The attempt to deal with the union problem was farcical. It had split the Labour government in 1969. Heath tried to deal with it by law, and made the law look an ass: jailing dockers, however repellent they might be, in peacetime, was a
reductio ad absurdum
of Marx’s
Eighteenth Brumaire
, called for ridicule, and got it. London, at the time, was plastered with government posters explaining an incomes policy of percentages of percentages minus some figure that had been thought up for the lowest-paid, and the face of the Prime Minister on television was an invitation not to bother voting at all. Heath’s incomes policy did not get off the ground; it was sabotaged by the miners in 1972 and fatally in 1973-4. A Prices and Incomes Board was established (under one Aubrey Jones, a marketer of soap powder in the 1960s). Of course, it was absurd for some central body to be controlling such details unless it had the equivalent of wartime powers. But the Atlantic world attempted such things, even under another supposed conservative, Nixon. The whole thing tended to freeze pay as it stood, ‘relativities’ being a minefield,
i.e.
who was paid more than whom for what. The Cabinet, to its bewilderment, found itself discussing what the secretaries should be paid. With the Coal Board, there were immediate problems, because miners saw themselves as essential, could also discern that the rise in oil prices would make coal very desirable, had their wages politically determined, and did not see why their daughters should earn more as hairdressers. In 1972 they put in a claim for 27 per cent and 10,000 of them besieged the Saltley Coke Depot outside Birmingham. This was settled. Dockers then wanted their slice.
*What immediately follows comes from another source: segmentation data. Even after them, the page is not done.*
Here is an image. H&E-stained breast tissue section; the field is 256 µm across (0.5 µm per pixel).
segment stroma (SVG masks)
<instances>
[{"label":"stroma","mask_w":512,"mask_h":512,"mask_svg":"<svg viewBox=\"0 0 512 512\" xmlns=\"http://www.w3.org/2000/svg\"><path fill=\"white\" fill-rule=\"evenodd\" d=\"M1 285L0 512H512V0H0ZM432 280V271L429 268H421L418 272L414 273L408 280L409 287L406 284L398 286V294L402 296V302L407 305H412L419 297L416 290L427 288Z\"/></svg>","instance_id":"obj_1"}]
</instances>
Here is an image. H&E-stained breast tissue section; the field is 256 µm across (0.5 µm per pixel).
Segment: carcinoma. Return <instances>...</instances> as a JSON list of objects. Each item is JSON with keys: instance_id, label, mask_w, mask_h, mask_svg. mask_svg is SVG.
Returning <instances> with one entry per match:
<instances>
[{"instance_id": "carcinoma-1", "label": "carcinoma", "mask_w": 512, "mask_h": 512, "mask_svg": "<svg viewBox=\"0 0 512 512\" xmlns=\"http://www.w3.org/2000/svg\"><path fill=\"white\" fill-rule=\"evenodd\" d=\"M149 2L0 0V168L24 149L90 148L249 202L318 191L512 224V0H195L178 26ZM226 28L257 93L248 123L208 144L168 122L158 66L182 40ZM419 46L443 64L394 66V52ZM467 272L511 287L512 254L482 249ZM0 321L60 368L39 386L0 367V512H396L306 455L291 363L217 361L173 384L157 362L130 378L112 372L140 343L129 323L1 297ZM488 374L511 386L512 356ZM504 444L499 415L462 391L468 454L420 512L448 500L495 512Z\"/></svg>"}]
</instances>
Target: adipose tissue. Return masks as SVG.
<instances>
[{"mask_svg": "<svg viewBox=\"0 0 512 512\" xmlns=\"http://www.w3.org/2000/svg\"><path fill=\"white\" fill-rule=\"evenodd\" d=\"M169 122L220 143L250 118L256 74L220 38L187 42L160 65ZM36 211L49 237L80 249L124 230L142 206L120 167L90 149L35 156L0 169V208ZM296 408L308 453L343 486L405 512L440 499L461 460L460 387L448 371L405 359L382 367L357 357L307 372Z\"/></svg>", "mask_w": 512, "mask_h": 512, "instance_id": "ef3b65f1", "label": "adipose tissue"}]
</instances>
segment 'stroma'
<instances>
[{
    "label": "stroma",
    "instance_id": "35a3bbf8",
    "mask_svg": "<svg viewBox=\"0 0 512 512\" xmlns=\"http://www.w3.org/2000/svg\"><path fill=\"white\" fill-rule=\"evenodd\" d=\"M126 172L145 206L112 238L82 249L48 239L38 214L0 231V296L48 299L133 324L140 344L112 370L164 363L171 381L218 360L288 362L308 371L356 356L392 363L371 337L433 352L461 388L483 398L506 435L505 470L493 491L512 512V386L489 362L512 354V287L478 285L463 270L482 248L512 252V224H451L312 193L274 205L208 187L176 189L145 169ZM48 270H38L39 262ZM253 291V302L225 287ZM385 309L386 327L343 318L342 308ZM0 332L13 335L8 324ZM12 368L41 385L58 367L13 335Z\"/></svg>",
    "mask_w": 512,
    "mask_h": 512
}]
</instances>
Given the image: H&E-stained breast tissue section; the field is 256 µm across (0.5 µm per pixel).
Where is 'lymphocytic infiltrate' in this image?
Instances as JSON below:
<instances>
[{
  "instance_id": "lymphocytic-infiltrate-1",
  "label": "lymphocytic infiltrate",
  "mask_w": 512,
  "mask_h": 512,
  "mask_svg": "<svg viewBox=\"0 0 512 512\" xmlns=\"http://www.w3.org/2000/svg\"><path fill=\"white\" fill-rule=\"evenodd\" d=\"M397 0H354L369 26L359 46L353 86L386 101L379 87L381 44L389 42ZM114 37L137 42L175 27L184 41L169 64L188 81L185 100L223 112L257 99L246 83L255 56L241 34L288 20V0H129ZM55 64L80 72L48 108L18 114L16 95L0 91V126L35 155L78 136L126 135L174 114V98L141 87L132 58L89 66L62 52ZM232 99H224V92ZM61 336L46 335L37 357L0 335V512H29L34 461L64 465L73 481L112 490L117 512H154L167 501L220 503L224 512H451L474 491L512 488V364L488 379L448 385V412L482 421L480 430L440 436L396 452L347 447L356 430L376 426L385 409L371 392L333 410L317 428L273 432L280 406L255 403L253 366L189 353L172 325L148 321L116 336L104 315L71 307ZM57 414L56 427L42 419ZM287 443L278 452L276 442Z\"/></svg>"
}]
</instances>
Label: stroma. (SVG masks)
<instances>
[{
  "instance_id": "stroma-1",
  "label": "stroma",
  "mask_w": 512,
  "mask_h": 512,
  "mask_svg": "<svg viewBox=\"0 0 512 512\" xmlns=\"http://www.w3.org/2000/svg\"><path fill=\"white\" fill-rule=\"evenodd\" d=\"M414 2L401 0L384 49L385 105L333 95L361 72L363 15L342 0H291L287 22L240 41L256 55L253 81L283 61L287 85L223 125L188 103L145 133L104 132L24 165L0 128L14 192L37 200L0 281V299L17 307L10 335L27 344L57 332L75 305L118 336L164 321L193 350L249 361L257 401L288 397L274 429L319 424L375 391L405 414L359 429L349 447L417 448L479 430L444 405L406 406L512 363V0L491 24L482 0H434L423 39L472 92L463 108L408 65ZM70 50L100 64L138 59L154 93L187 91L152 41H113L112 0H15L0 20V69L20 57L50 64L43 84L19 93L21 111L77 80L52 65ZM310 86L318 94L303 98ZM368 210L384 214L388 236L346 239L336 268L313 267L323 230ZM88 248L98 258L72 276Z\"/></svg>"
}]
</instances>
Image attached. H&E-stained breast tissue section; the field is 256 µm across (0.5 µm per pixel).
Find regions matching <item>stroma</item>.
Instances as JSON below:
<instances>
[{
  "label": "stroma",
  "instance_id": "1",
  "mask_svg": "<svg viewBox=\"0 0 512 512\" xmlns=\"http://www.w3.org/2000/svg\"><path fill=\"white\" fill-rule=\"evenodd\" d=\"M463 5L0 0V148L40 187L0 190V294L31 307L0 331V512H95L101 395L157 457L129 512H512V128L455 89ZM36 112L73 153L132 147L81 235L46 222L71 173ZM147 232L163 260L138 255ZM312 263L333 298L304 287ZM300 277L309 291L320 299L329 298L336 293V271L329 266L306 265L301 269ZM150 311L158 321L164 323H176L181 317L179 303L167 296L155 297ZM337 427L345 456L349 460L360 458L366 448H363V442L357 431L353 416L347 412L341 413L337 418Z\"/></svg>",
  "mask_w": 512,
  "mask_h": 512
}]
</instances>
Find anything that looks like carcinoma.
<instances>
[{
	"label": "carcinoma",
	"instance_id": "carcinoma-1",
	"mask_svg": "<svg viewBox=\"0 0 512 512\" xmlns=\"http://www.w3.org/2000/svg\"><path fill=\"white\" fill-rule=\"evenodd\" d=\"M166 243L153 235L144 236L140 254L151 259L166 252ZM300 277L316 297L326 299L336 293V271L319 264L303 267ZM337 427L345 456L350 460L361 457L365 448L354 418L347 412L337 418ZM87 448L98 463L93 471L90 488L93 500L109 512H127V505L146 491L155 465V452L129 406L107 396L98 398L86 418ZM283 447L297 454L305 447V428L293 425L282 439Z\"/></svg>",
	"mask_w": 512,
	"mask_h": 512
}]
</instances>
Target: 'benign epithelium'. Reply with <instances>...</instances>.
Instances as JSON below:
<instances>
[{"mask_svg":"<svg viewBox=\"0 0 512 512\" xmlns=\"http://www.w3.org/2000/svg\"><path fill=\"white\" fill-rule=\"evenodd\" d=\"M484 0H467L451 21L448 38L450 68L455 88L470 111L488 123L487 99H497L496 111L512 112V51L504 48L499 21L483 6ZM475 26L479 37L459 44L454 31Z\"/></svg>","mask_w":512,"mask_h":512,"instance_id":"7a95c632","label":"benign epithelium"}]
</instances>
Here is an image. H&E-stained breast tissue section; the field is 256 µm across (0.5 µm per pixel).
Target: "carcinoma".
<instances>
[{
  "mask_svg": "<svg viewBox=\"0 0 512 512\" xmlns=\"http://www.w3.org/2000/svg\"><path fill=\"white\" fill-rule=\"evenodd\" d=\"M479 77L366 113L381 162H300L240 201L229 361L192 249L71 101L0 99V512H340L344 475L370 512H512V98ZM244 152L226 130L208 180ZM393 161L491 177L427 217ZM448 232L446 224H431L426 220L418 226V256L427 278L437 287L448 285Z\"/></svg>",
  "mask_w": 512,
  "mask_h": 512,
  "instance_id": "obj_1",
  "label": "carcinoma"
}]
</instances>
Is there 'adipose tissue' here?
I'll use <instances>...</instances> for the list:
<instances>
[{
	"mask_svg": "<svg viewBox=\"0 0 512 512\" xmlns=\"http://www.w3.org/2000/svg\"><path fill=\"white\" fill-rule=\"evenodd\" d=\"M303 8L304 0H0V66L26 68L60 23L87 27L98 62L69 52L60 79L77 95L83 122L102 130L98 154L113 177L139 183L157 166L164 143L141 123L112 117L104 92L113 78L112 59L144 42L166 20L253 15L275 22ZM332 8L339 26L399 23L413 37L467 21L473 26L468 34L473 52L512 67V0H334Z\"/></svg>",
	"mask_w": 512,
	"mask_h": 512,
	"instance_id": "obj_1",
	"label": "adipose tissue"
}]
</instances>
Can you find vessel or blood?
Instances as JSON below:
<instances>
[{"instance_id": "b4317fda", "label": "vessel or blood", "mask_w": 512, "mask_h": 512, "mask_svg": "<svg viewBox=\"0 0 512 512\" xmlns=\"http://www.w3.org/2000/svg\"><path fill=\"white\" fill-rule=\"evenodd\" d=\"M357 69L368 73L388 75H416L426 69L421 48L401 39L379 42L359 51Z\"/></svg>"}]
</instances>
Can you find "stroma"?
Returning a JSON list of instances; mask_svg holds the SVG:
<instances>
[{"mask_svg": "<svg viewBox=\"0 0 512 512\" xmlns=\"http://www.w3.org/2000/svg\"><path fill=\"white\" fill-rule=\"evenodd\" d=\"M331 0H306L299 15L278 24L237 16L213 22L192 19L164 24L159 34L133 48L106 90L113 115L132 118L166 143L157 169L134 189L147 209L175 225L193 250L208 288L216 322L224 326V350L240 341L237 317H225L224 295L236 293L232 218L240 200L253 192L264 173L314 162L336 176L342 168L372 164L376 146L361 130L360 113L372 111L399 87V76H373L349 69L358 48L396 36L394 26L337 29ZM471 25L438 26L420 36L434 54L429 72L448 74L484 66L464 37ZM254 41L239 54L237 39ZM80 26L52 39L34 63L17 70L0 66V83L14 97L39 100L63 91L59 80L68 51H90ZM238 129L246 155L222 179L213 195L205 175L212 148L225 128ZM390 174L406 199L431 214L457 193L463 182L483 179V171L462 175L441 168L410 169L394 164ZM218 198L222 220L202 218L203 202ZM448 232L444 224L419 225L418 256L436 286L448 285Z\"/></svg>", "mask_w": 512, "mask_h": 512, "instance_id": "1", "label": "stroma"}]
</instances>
In the end it was the inflation that caused much of the trouble, but there was as ever in England an historical element. An extraordinary British anomaly, a tribute to the very high standards of the past, was that the trade unions were subject only to the criminal law: gratuitous mayhem, of a kind that no-one, in the English nineteenth century, would have expected. In 1906 a Liberal government anxious to please labour produced a trade union law that assumed common decency. The matter was not even debated, so that the then worthies could devote their oratorical talents to the Irish Question. The trade unions’ power to ‘picket’,
i.e.
to deter potential customers and strike-breakers, was unchallenged. That power was not supposed to include violence, but there was nothing to prevent strike pickets from roving around to stop firms that were indirectly involved in the affairs of the struck-against one. A would-be mining revolutionary, Arthur Scargill, sent men with brickbats to raid the power stations and stop the use of coal, and the police stood by, helpless. In the docks, a similar protection-racketeering prevailed. In the event, power was switched off for much of the day, and industry itself went over to a three-day week (during which it produced more than in the previous 5½-day week). In February 1974 Heath narrowly lost an election, and Labour returned, this time producing a ‘social contract’ with the unions which was received with derision. The general idea was that there would be a ‘fairer’ society -
i.e.
direct taxes on the better off that would reach almost 100 per cent - if the unions restrained wage demands. They could not control their own people and the overall inflation was such that they were required to put in for higher wages in any event.